:: Textauszug ::
Donald Trumps Zollpolitik ist der zentrale Pfeiler seines "America First"-Versprechens. Die Strafabgaben gegen andere Länder gelten für ihn und viele seiner Wähler als Symbol der Stärke, Selbstbehauptung und wirtschaftlicher Unabhängigkeit. Jetzt aber gerät genau diese Strategie ins Wanken: Zwei Gerichte haben die Zölle für rechtswidrig erklärt. Ein Berufungsgericht hob ihre Anordnungen im Eilverfahren vorerst wieder auf.

Was nach juristischen Detailfragen klingt, könnte sich als politische Zäsur entpuppen. Denn die Urteile stellen nicht nur Trumps Wirtschaftskurs infrage. Sie berühren den Kern seines Machtverständnisses. Was bedeutet das für die USA, die Märkte und die Demokratie? Im Gespräch mit t-online warnt der Ökonom Rüdiger Bachmann vor zu früher Entwarnung.

t-online: Herr Bachmann, gleich zwei Gerichte – das Handelsgericht in New York und ein Bundesgericht in Washington – haben Donald Trumps Zollpolitik deutlich zurückgewiesen. Ist damit jetzt alles gut?

Rüdiger Bachmann: Nein, alles gut ist deshalb weiterhin nichts. Natürlich war das aber erst einmal eine gute Nachricht, auch für die Märkte, die entsprechend positiv reagiert haben. Die Urteile richteten sich schließlich nicht nur gegen eine einzelne Maßnahme von Trump. Im Prinzip wurden sämtliche seiner Zölle, insbesondere die 10-Prozent-Basiszölle, aufgehoben. Übrig geblieben sind nur noch die Zölle aus Gründen der nationalen Sicherheit, etwa auf Autos und Stahl. Das ist eine deutliche juristische Niederlage für Trumps Zollpolitik und ökonomisch zunächst einmal erfreulich.

Aber fürs Aufatmen ist es trotzdem zu früh, sagen Sie?

Richtig. Denn wir haben weiterhin das, was Ökonomen "Trade Policy Uncertainty", also Handelsunsicherheit, nennen. Das ist ein feststehender Begriff in der Fachliteratur. Gemeint ist damit die Unsicherheit, wie es weitergeht. Durch die Urteile ist sie paradoxerweise sogar noch einmal gestiegen. Unklarheit gab es bislang schon, weil keiner weiß, was bei den vielen Abkommen, die gerade verhandelt wurden, herauskommen wird. Jetzt kommt noch juristische Unsicherheit hinzu, also, wie der weitere Weg durch die Gerichte verlaufen wird.
:::
◆ **Aufgabenstellung**
Schreiben Sie die Stelle aus dem Textauszug über Trumps Zollpolitik neu, beginnend mit „Was nach juristischen“ und weiter bis einschließlich „zu früher Entwarnung.“. Setzen Sie dabei „Wende“ an die Stelle von „Zäsur“.
:: Bereitgestelltes Material ::
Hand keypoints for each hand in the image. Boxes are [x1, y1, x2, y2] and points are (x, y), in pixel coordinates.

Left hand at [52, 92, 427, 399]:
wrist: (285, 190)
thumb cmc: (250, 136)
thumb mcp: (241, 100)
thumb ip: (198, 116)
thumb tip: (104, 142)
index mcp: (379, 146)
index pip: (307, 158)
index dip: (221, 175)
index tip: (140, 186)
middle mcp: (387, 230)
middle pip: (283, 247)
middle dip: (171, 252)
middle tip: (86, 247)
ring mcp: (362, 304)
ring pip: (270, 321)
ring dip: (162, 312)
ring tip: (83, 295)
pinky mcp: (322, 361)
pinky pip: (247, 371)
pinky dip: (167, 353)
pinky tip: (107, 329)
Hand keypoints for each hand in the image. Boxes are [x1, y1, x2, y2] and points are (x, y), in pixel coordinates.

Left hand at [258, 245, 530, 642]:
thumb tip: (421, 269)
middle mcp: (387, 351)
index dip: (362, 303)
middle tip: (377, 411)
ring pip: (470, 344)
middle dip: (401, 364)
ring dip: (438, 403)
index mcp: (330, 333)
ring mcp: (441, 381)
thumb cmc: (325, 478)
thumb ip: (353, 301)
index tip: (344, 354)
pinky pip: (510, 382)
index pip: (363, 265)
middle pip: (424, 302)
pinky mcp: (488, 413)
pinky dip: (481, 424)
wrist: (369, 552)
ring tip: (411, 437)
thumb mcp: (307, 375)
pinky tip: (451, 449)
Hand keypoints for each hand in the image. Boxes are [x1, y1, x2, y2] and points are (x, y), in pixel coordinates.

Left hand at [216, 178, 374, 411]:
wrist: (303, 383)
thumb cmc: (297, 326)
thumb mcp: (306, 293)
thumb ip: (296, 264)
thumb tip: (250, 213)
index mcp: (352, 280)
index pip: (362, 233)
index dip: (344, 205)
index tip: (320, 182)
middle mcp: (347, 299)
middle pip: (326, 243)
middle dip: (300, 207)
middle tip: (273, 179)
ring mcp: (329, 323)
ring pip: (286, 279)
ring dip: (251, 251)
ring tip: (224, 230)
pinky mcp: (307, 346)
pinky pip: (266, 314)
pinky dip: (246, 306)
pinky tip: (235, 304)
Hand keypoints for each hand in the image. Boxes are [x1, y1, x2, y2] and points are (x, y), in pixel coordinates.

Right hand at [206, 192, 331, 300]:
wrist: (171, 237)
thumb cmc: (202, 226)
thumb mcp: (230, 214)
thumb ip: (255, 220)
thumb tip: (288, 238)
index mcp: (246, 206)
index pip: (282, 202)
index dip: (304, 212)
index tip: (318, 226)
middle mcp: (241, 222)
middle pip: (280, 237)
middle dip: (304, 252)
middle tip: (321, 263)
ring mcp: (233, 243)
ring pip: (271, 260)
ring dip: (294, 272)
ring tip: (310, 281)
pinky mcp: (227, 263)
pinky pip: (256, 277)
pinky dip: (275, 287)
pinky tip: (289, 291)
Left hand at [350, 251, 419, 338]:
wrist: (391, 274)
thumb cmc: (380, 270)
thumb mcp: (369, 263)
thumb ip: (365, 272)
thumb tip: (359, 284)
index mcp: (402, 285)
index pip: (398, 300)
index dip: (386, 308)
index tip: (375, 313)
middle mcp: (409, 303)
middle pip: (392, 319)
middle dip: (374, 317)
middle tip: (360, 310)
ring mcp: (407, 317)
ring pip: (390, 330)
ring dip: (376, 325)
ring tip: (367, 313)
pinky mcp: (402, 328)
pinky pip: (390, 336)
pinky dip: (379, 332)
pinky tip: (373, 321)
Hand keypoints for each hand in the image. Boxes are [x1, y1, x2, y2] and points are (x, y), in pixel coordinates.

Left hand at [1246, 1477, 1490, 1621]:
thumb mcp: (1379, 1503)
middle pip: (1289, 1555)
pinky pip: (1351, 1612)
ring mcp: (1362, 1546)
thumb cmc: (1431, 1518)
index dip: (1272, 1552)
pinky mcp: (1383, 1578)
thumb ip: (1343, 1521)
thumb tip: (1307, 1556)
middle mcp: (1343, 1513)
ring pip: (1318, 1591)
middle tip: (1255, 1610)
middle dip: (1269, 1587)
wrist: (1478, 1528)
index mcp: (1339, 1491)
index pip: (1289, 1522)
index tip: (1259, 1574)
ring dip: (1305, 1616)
:::
◆ **Lösung**
Was nach juristischen Detailfragen klingt, könnte sich als politische Wende entpuppen. Denn die Urteile stellen nicht nur Trumps Wirtschaftskurs infrage. Sie berühren den Kern seines Machtverständnisses. Was bedeutet das für die USA, die Märkte und die Demokratie? Im Gespräch mit t-online warnt der Ökonom Rüdiger Bachmann vor zu früher Entwarnung.